Document passage section start

FortuneCity has been spectacularly successful in building a global customer base. It now has almost 20m unique users (compared with 2.2m for lastminute.com, one of the UK's better known sites) and claims to be still expanding by 5% to 10% a month. It has 130 employees including 55 in Europe.

Its market share is stronger the further away it is from the biggest western markets (partly because of its emphasis on local language sites). Its market reach in the UK (measured by the proportion of the internet population using its site a month) is 9.4% and in the US 9.9%. In Germany it is 17.4%, in France 16.8%, in Japan, 15.3%, in Canada 15.7%, in Australia, 12.4% and in Hong Kong a startling 43.2%.

FortuneCity is one of the very few internet companies that has a leading market position in all the main world markets. It is a position that many other web companies can only dream about.

But, as most dot.com companies know to their cost, it is one thing to attract users to your site, especially when you are offering something for nothing, but quite another to convert the user base into revenue and profits. Revenues (mainly from banner advertising) in the first nine months of 2000 increased by 90% over the previous year to $9m. But losses over the same period rose from $14.7m to $32.7m.

Document passage section end
Provided records section start

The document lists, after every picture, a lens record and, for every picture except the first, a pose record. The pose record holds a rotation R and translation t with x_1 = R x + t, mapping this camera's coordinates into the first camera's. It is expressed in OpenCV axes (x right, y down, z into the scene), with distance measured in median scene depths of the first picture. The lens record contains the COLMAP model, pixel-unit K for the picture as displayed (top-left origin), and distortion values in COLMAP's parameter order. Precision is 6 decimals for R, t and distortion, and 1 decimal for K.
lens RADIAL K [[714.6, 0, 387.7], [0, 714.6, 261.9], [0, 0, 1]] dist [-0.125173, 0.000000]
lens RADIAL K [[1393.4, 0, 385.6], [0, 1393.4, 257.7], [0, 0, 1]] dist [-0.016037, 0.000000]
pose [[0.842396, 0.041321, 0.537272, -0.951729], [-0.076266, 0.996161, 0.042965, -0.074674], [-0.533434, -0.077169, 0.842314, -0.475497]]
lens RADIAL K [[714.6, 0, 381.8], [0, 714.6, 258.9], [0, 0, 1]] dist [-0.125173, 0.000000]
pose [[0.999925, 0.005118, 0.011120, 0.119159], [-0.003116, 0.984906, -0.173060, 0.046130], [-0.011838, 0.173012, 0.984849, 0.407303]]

Provided records section end

*Task item A:*
How many employees does FortuneCity have, according to the passage on FortuneCity?
*Task item B:*
Write out the passage on FortuneCity starting with "FortuneCity is one" and going on through "from $14.7m to $32.7m.", switching "banner advertising" to "online advertising".

*Expected output A:*
130, including 55 in Europe.

*Expected output B:*
FortuneCity is one of the very few internet companies that has a leading market position in all the main world markets. It is a position that many other web companies can only dream about.

But, as most dot.com companies know to their cost, it is one thing to attract users to your site, especially when you are offering something for nothing, but quite another to convert the user base into revenue and profits. Revenues (mainly from online advertising) in the first nine months of 2000 increased by 90% over the previous year to $9m. But losses over the same period rose from $14.7m to $32.7m.